### WORKING DATA
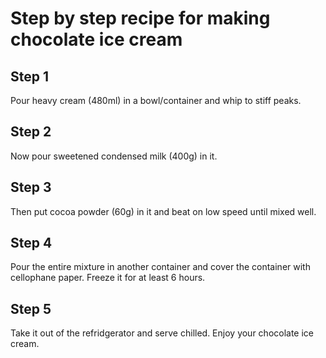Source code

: # Step by step recipe for making chocolate ice cream
## Step 1
Pour heavy cream (480ml) in a bowl/container and whip to stiff peaks.
## Step 2
Now pour sweetened condensed milk (400g) in it.
## Step 3
Then put cocoa powder (60g) in it and beat on low speed until mixed well.
## Step 4
Pour the entire mixture in another container and cover the container with cellophane paper. Freeze it for at least 6 hours.
## Step 5
Take it out of the refridgerator and serve chilled. Enjoy your chocolate ice cream.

### INSTRUCTIONS TO FOLLOW
The result should be the lines from the line with "Pour the entire" to the last line of the material, returned exactly and without any other line.

### SOLUTION TO THIS PROBLEM
Pour the entire mixture in another container and cover the container with cellophane paper. Freeze it for at least 6 hours.
## Step 5
Take it out of the refridgerator and serve chilled. Enjoy your chocolate ice cream.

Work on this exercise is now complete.